Fixed-time dynamic control allocation for the distribution of braking forces in a vehicle ESC system

This paper proposes a design technique for vehicle lateral stability control. In this structure, reference variables are first determined based on the driver’s input. Using a fixed-time control technique, an upper controller, also known as virtual control, is designed to ensure vehicle stability for the desired yaw moment. Subsequently, optimal braking forces, also known as lower controls, are designed by virtual control and are utilized to generate the control inputs for the actuators. The optimal braking forces, which are constrained, are designed using a fixed-time dynamic control allocation method. This ensures their convergence to optimal values in a fixed time.

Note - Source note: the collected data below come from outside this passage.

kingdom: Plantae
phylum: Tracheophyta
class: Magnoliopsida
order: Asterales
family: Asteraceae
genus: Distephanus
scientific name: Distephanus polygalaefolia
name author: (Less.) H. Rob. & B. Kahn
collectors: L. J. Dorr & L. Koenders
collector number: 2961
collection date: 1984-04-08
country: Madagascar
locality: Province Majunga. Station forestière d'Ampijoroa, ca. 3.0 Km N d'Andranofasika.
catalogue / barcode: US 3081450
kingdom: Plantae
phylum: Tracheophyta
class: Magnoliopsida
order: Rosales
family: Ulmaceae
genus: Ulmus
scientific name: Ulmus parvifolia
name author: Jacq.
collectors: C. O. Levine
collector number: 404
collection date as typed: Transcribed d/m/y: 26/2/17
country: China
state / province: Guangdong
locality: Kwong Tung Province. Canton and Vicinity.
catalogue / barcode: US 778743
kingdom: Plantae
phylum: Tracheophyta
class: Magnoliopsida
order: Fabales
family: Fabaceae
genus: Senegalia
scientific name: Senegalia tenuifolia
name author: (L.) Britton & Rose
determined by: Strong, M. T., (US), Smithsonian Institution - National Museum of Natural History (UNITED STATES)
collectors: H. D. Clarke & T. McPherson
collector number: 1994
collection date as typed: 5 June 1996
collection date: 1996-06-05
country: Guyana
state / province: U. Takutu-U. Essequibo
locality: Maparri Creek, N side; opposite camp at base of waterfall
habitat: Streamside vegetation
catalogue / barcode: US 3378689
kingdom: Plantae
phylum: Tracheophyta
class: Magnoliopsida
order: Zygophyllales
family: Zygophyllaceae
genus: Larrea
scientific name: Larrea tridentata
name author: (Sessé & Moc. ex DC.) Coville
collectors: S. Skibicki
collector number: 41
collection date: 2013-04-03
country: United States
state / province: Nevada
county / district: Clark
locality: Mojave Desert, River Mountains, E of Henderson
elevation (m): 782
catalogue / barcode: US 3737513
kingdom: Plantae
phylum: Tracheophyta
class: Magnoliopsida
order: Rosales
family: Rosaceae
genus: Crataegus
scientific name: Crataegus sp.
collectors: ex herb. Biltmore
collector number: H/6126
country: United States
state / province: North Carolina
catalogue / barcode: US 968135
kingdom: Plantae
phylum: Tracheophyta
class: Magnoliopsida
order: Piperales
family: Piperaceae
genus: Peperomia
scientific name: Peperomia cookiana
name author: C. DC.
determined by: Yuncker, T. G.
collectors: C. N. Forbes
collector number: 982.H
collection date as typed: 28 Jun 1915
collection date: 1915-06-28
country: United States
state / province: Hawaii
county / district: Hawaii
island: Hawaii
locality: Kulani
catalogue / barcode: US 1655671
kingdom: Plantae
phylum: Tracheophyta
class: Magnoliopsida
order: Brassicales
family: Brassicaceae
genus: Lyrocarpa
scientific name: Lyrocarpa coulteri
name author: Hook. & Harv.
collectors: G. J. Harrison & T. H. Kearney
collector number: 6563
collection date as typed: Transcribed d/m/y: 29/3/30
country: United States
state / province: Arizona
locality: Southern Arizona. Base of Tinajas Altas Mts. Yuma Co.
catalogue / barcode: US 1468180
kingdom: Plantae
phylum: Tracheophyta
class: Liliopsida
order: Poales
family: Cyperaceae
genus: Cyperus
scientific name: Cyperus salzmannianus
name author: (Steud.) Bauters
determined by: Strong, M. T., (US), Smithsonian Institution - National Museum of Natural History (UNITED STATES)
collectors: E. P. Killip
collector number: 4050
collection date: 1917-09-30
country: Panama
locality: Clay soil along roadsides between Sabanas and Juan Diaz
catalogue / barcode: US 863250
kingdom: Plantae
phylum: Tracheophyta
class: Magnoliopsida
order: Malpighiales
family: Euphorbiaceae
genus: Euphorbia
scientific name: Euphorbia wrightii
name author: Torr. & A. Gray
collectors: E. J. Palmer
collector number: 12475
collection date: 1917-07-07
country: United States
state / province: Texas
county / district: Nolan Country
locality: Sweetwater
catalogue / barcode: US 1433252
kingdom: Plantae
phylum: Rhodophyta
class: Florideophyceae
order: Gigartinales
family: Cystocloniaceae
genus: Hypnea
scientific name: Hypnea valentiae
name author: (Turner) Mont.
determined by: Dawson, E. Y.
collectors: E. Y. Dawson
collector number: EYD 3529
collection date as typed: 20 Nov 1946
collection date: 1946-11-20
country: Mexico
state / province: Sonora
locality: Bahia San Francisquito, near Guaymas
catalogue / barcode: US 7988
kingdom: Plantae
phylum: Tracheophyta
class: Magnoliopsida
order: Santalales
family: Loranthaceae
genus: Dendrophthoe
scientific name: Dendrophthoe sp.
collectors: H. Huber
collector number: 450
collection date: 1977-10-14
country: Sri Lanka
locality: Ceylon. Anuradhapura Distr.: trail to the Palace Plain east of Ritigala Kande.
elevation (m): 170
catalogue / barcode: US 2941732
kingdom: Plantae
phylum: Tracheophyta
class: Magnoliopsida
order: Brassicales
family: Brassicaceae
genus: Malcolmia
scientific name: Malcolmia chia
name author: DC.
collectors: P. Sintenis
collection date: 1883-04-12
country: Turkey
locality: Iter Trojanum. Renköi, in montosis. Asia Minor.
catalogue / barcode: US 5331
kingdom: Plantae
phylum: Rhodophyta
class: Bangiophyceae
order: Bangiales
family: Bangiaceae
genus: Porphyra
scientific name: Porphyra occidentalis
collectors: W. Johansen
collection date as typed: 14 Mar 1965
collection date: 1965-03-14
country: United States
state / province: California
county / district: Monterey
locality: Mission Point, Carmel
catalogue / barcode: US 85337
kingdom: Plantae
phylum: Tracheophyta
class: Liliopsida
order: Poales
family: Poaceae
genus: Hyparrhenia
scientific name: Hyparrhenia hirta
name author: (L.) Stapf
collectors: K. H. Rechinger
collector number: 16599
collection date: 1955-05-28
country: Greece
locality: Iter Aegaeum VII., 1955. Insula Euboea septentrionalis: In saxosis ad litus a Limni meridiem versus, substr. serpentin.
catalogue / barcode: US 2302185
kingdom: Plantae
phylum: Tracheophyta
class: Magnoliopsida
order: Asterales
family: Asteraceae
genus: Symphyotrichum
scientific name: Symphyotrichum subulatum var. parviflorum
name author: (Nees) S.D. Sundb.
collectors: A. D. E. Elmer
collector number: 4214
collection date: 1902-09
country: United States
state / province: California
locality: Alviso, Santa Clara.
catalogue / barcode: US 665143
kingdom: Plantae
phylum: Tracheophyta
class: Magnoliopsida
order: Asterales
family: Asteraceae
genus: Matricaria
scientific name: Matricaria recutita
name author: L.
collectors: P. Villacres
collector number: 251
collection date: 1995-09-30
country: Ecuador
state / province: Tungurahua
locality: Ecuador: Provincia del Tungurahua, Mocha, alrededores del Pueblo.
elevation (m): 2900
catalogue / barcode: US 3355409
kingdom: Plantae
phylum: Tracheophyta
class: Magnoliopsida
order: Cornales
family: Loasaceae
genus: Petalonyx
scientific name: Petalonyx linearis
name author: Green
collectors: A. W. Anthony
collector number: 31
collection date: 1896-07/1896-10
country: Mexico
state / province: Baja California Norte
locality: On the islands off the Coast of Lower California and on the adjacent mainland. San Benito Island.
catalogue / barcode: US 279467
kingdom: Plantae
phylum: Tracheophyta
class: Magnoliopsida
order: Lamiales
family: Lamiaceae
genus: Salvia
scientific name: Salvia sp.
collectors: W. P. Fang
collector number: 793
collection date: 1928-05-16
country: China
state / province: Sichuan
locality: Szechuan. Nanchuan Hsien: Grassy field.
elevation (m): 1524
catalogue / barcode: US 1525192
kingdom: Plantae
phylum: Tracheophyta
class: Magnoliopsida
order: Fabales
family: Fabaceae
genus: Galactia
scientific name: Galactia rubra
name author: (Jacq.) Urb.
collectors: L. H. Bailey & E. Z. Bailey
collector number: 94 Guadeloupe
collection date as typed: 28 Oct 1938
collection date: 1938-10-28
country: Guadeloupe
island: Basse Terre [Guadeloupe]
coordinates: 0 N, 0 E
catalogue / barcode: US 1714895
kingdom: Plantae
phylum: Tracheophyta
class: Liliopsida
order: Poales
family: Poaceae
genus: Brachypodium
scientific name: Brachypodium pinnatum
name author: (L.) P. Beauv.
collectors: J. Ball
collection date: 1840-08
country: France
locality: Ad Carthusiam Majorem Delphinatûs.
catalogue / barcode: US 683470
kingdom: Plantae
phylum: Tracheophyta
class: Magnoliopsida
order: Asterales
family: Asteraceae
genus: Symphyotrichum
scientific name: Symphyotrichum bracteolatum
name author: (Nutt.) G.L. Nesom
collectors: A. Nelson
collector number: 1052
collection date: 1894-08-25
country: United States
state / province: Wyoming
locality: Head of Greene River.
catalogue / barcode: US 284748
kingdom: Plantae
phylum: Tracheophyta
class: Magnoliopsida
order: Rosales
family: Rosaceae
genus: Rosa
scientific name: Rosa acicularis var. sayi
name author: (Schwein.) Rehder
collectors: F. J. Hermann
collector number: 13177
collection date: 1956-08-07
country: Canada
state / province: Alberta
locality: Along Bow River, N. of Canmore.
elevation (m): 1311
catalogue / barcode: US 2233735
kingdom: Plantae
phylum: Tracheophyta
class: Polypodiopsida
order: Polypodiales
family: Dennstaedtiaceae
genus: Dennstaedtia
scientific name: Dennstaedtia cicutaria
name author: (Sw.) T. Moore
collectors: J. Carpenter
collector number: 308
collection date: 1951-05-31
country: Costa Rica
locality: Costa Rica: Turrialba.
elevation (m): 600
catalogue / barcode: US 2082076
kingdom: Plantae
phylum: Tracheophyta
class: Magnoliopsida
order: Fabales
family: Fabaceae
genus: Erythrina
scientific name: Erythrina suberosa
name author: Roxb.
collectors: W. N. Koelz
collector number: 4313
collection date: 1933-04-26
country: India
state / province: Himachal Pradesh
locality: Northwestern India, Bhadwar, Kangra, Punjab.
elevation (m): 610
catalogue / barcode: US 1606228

Unlike static optimization methods, the proposed control allocation method introduces a dynamic update law. This approach not only reduces computational complexity but also guarantees the fixed-time convergence of braking forces to the optimal solution. The overall closed-loop stability in constant time is also achievable via the Lyapunov stability method. Simulations were conducted on a 10-DOF nonlinear dynamic vehicle model for standard test maneuvers of the electronic stability control system. The results indicate that the proposed method outperforms numerical optimization-based methods such as weighted least squares, weighted pseudoinverse, and asymptotic dynamic control allocation in terms of efficiency.